[[ Excerpted records open ]]
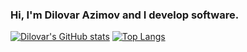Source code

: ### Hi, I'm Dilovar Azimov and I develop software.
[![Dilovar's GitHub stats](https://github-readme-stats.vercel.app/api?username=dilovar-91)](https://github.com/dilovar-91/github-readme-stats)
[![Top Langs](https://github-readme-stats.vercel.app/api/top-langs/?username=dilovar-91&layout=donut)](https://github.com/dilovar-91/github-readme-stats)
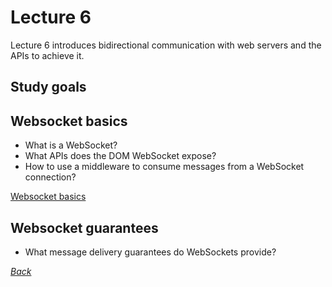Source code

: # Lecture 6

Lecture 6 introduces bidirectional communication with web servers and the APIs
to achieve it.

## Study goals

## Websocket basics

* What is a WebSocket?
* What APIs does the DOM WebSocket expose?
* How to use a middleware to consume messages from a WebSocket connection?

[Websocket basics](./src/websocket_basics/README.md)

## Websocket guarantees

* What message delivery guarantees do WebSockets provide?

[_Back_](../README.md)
[[ Excerpted records closed ]]
[Try it] In the records above, locate every line with the string "github" and copy it.

[Result of this exercise]
[![Dilovar's GitHub stats](https://github-readme-stats.vercel.app/api?username=dilovar-91)](https://github.com/dilovar-91/github-readme-stats)
[![Top Langs](https://github-readme-stats.vercel.app/api/top-langs/?username=dilovar-91&layout=donut)](https://github.com/dilovar-91/github-readme-stats)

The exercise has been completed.